The remaining few weeks leading up to a production’s opening night can be the most stressful. After rehearsing for hours, things are going astray: The choreography doesn’t appear right, the performers are exhausted, and your operators need rest before their arms start falling off.
How do you avoid getting into this situation? How do you avoid an unproductive flying rehearsal?
1. Know What You Want In Your Story
Always know what you want before involving other people, and have your ideas solidified in your mind so you can easily express them to others. Write those ideas down! It’s good to brainstorm your ideas before going out and expressing them to your cast and crew.
2. Know Your Venue
Talk to your flying director about any problems your venue might have before they arrive in your venue.
3. Coordinate With Your Stage Manager
Scheduling and use the stage in the most efficient way. Hint: There is no such thing as communication too much — the more communication, the better.
4. Talk With Your Flying Director
Again, if you think you’re over communicating too much, you’re not. That’s a good sign that you’re expressing your ideas to everyone there about your characters and how you want your story told. If you have some aerial choreography in mind, share your ideas!

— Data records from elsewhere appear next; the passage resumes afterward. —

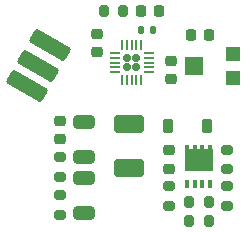
<source format=gbr>
%TF.GenerationSoftware,KiCad,Pcbnew,9.0.1*%
%TF.CreationDate,2025-10-15T21:57:33+02:00*%
%TF.ProjectId,Air_pump_controler,4169725f-7075-46d7-905f-636f6e74726f,0.1*%
%TF.SameCoordinates,Original*%
%TF.FileFunction,Paste,Top*%
%TF.FilePolarity,Positive*%
%FSLAX46Y46*%
G04 Gerber Fmt 4.6, Leading zero omitted, Abs format (unit mm)*
G04 Created by KiCad (PCBNEW 9.0.1) date 2025-10-15 21:57:33*
%MOMM*%
%LPD*%
G01*
G04 APERTURE LIST*
G04 Aperture macros list*
%AMRoundRect*
0 Rectangle with rounded corners*
0 $1 Rounding radius*
0 $2 $3 $4 $5 $6 $7 $8 $9 X,Y pos of 4 corners*
0 Add a 4 corners polygon primitive as box body*
4,1,4,$2,$3,$4,$5,$6,$7,$8,$9,$2,$3,0*
0 Add four circle primitives for the rounded corners*
1,1,$1+$1,$2,$3*
1,1,$1+$1,$4,$5*
1,1,$1+$1,$6,$7*
1,1,$1+$1,$8,$9*
0 Add four rect primitives between the rounded corners*
20,1,$1+$1,$2,$3,$4,$5,0*
20,1,$1+$1,$4,$5,$6,$7,0*
20,1,$1+$1,$6,$7,$8,$9,0*
20,1,$1+$1,$8,$9,$2,$3,0*%
G04 Aperture macros list end*
%ADD10RoundRect,0.050000X0.050000X0.375000X-0.050000X0.375000X-0.050000X-0.375000X0.050000X-0.375000X0*%
%ADD11RoundRect,0.050000X0.375000X0.050000X-0.375000X0.050000X-0.375000X-0.050000X0.375000X-0.050000X0*%
%ADD12RoundRect,0.167500X0.167500X0.167500X-0.167500X0.167500X-0.167500X-0.167500X0.167500X-0.167500X0*%
%ADD13RoundRect,0.218750X0.218750X0.256250X-0.218750X0.256250X-0.218750X-0.256250X0.218750X-0.256250X0*%
%ADD14RoundRect,0.225000X-0.225000X-0.250000X0.225000X-0.250000X0.225000X0.250000X-0.225000X0.250000X0*%
%ADD15RoundRect,0.200000X0.200000X0.275000X-0.200000X0.275000X-0.200000X-0.275000X0.200000X-0.275000X0*%
%ADD16RoundRect,0.200000X-0.275000X0.200000X-0.275000X-0.200000X0.275000X-0.200000X0.275000X0.200000X0*%
%ADD17RoundRect,0.225000X-0.250000X0.225000X-0.250000X-0.225000X0.250000X-0.225000X0.250000X0.225000X0*%
%ADD18RoundRect,0.140000X-0.140000X-0.170000X0.140000X-0.170000X0.140000X0.170000X-0.140000X0.170000X0*%
%ADD19RoundRect,0.250000X0.650000X-0.325000X0.650000X0.325000X-0.650000X0.325000X-0.650000X-0.325000X0*%
%ADD20RoundRect,0.225000X-0.225000X-0.375000X0.225000X-0.375000X0.225000X0.375000X-0.225000X0.375000X0*%
%ADD21RoundRect,0.250001X0.999999X-0.499999X0.999999X0.499999X-0.999999X0.499999X-0.999999X-0.499999X0*%
%ADD22RoundRect,0.250000X-0.650000X0.325000X-0.650000X-0.325000X0.650000X-0.325000X0.650000X0.325000X0*%
%ADD23R,0.420000X0.700000*%
%ADD24R,0.420000X0.400000*%
%ADD25R,2.370000X1.850000*%
%ADD26R,1.200000X1.200000*%
%ADD27R,1.500000X1.600000*%
%ADD28RoundRect,0.200000X0.275000X-0.200000X0.275000X0.200000X-0.275000X0.200000X-0.275000X-0.200000X0*%
%ADD29RoundRect,0.225000X0.250000X-0.225000X0.250000X0.225000X-0.250000X0.225000X-0.250000X-0.225000X0*%
%ADD30RoundRect,0.250000X1.099038X-1.096410X1.499038X-0.403590X-1.099038X1.096410X-1.499038X0.403590X0*%
G04 APERTURE END LIST*
D10*
%TO.C,U1*%
X158000000Y-85650000D03*
X157600000Y-85650000D03*
X157200000Y-85650000D03*
X156800000Y-85650000D03*
X156400000Y-85650000D03*
D11*
X155750000Y-85000000D03*
X155750000Y-84600000D03*
X155750000Y-84200000D03*
X155750000Y-83800000D03*
X155750000Y-83400000D03*
D10*
X156400000Y-82750000D03*
X156800000Y-82750000D03*
X157200000Y-82750000D03*
X157600000Y-82750000D03*
X158000000Y-82750000D03*
D11*
X158650000Y-83400000D03*
X158650000Y-83800000D03*
X158650000Y-84200000D03*
X158650000Y-84600000D03*
X158650000Y-85000000D03*
D12*
X156790000Y-83790000D03*
X156790000Y-84610000D03*
X157610000Y-83790000D03*
X157610000Y-84610000D03*
%TD*%
D13*
%TO.C,D2*%
X159537501Y-79800000D03*
X157962499Y-79800000D03*
%TD*%
D14*
%TO.C,C9*%
X163775000Y-81850000D03*
X162225000Y-81850000D03*
%TD*%
D15*
%TO.C,R9*%
X156475000Y-79800000D03*
X154825000Y-79800000D03*
%TD*%
D16*
%TO.C,R8*%
X160400000Y-94675000D03*
X160400000Y-96325000D03*
%TD*%
D17*
%TO.C,C6*%
X160400000Y-91625000D03*
X160400000Y-93175000D03*
%TD*%
D18*
%TO.C,C5*%
X158020000Y-81450000D03*
X158980000Y-81450000D03*
%TD*%
D19*
%TO.C,C1*%
X153150000Y-93975000D03*
X153150000Y-96925000D03*
%TD*%
D20*
%TO.C,D1*%
X160300000Y-89600000D03*
X163600000Y-89600000D03*
%TD*%
D15*
%TO.C,R7*%
X163725000Y-96000000D03*
X162075000Y-96000000D03*
%TD*%
D21*
%TO.C,L1*%
X156950000Y-93100000D03*
X156950000Y-89400000D03*
%TD*%
D22*
%TO.C,C4*%
X153150000Y-89225000D03*
X153150000Y-92175000D03*
%TD*%
D17*
%TO.C,C3*%
X151100000Y-89125000D03*
X151100000Y-90675000D03*
%TD*%
D23*
%TO.C,Q1*%
X161900000Y-94500000D03*
X162550000Y-94500000D03*
X163200000Y-94500000D03*
X163850000Y-94500000D03*
D24*
X161900000Y-91350000D03*
X162550000Y-91350000D03*
D25*
X162875000Y-92475000D03*
D24*
X163200000Y-91350000D03*
X163850000Y-91350000D03*
%TD*%
D16*
%TO.C,TH1*%
X165300000Y-91575000D03*
X165300000Y-93225000D03*
%TD*%
D17*
%TO.C,C10*%
X160550000Y-84075000D03*
X160550000Y-85625000D03*
%TD*%
D26*
%TO.C,RV1*%
X165750000Y-85500000D03*
D27*
X162500000Y-84500000D03*
D26*
X165750000Y-83500000D03*
%TD*%
D28*
%TO.C,R6*%
X165300000Y-96325000D03*
X165300000Y-94675000D03*
%TD*%
D15*
%TO.C,R5*%
X163725000Y-97600000D03*
X162075000Y-97600000D03*
%TD*%
D16*
%TO.C,R4*%
X151100000Y-92225000D03*
X151100000Y-93875000D03*
%TD*%
%TO.C,R3*%
X151100000Y-95425000D03*
X151100000Y-97075000D03*
%TD*%
D29*
%TO.C,C8*%
X154250000Y-83325000D03*
X154250000Y-81775000D03*
%TD*%
D30*
%TO.C,J1*%
X148300000Y-86182051D03*
X149300000Y-84450000D03*
X150300000Y-82717949D03*
%TD*%
M02*

</source>
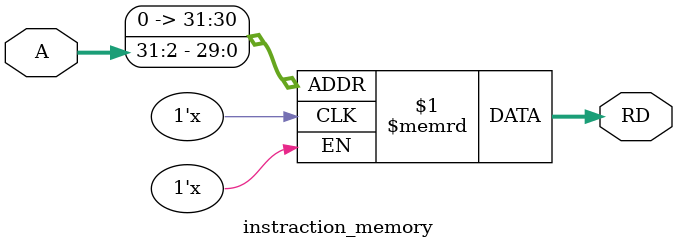
<source format=v>
module instraction_memory(
    input [31:0] A,
    output [31:0] RD
);

// instraction Memory Declaration
reg [31:0] instrac_mem [99:0];

// Asynchronous Read
assign RD = instrac_mem[A>>2];
    
endmodule
</source>
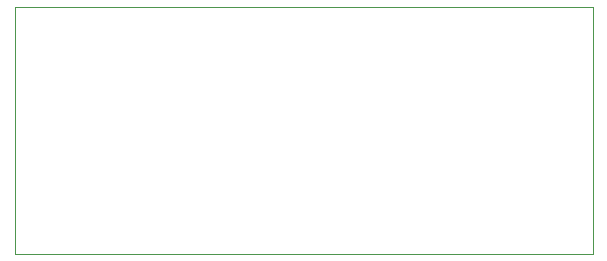
<source format=gbr>
G04 #@! TF.GenerationSoftware,KiCad,Pcbnew,6.0.9+dfsg-1*
G04 #@! TF.CreationDate,2022-11-16T11:07:50+08:00*
G04 #@! TF.ProjectId,io,696f2e6b-6963-4616-945f-706362585858,rev?*
G04 #@! TF.SameCoordinates,Original*
G04 #@! TF.FileFunction,Profile,NP*
%FSLAX46Y46*%
G04 Gerber Fmt 4.6, Leading zero omitted, Abs format (unit mm)*
G04 Created by KiCad (PCBNEW 6.0.9+dfsg-1) date 2022-11-16 11:07:50*
%MOMM*%
%LPD*%
G01*
G04 APERTURE LIST*
G04 #@! TA.AperFunction,Profile*
%ADD10C,0.100000*%
G04 #@! TD*
G04 APERTURE END LIST*
D10*
X182245000Y-93345000D02*
X133350000Y-93345000D01*
X182245000Y-72390000D02*
X182245000Y-93345000D01*
X133350000Y-93345000D02*
X133350000Y-72390000D01*
X133350000Y-72390000D02*
X182245000Y-72390000D01*
M02*

</source>
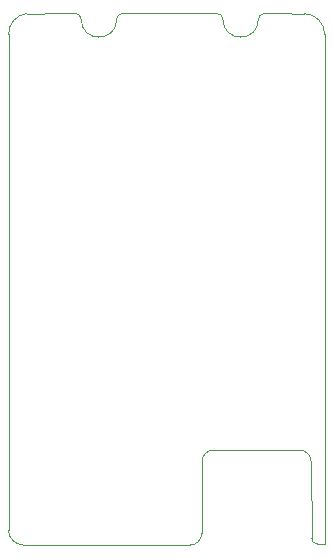
<source format=gbr>
%TF.GenerationSoftware,KiCad,Pcbnew,9.0.2*%
%TF.CreationDate,2025-07-08T20:22:43+08:00*%
%TF.ProjectId,Mothbeam,4d6f7468-6265-4616-9d2e-6b696361645f,rev?*%
%TF.SameCoordinates,Original*%
%TF.FileFunction,Profile,NP*%
%FSLAX46Y46*%
G04 Gerber Fmt 4.6, Leading zero omitted, Abs format (unit mm)*
G04 Created by KiCad (PCBNEW 9.0.2) date 2025-07-08 20:22:43*
%MOMM*%
%LPD*%
G01*
G04 APERTURE LIST*
%TA.AperFunction,Profile*%
%ADD10C,0.050000*%
%TD*%
%TA.AperFunction,Profile*%
%ADD11C,0.100000*%
%TD*%
G04 APERTURE END LIST*
D10*
X10614656Y32052468D02*
G75*
G02*
X11619780Y33049735I1000044J-2768D01*
G01*
D11*
X11890000Y70010000D02*
G75*
G02*
X12390000Y69510000I0J-500000D01*
G01*
X-5762563Y68262600D02*
X-5762563Y26249184D01*
X-110000Y70010000D02*
X-1360000Y70010000D01*
X-110000Y70010000D02*
G75*
G02*
X390000Y69510000I0J-500000D01*
G01*
D10*
X19250000Y70000000D02*
X17140000Y70010000D01*
X250000Y25000000D02*
X-4512500Y25000000D01*
D11*
X21000000Y67250000D02*
X21000000Y68250000D01*
X250000Y25000000D02*
X8000000Y25000000D01*
D10*
X20392317Y25099580D02*
G75*
G02*
X19892286Y25597231I83J500120D01*
G01*
D11*
X15390000Y69510000D02*
G75*
G02*
X15890000Y70010000I500000J0D01*
G01*
X3390000Y69510000D02*
G75*
G02*
X390000Y69510000I-1500000J0D01*
G01*
D10*
X18868189Y33049708D02*
G75*
G02*
X19862265Y32008216I-5189J-1000108D01*
G01*
D11*
X15390000Y69510000D02*
G75*
G02*
X12390000Y69510000I-1500000J0D01*
G01*
D10*
X10598196Y26002127D02*
G75*
G02*
X9603839Y25004816I-999996J2673D01*
G01*
X-4512500Y25012563D02*
X-4512500Y25000000D01*
X20997069Y25098593D02*
X20392317Y25099580D01*
D11*
X3390000Y69510000D02*
G75*
G02*
X3890000Y70010000I500000J0D01*
G01*
D10*
X21000000Y26000000D02*
X20997069Y25098593D01*
X11623431Y33049708D02*
X18868189Y33049708D01*
D11*
X15890000Y70010000D02*
X17140000Y70010000D01*
D10*
X8000000Y25000000D02*
X9607895Y25004848D01*
D11*
X3890000Y70010000D02*
X11890000Y70010000D01*
X19250000Y70000000D02*
G75*
G02*
X21000000Y68250000I0J-1750000D01*
G01*
D10*
X-1360000Y70010000D02*
X-4221912Y70000000D01*
X19862278Y31998240D02*
X19892322Y25597231D01*
D11*
X21000000Y26000000D02*
X21000000Y67250000D01*
D10*
X10598196Y26002127D02*
X10614656Y32052468D01*
D11*
X-4512500Y25012563D02*
G75*
G02*
X-5762564Y26249184I0J1250137D01*
G01*
X-5762563Y68262600D02*
G75*
G02*
X-4221912Y70000000I1749963J0D01*
G01*
M02*

</source>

5. Master The Easy Stuff First
Rehearse the easier scenes first so the operators and performers can develop a “language” as they learn the system and get used to the harness. Leave the complex choreography for a later rehearsal.
6. Remove Extra Stress
Keep excessive activity in the space to a minimum during flying rehearsal. It will be easier for the flying director to be heard and will allow the performers and operators to focus.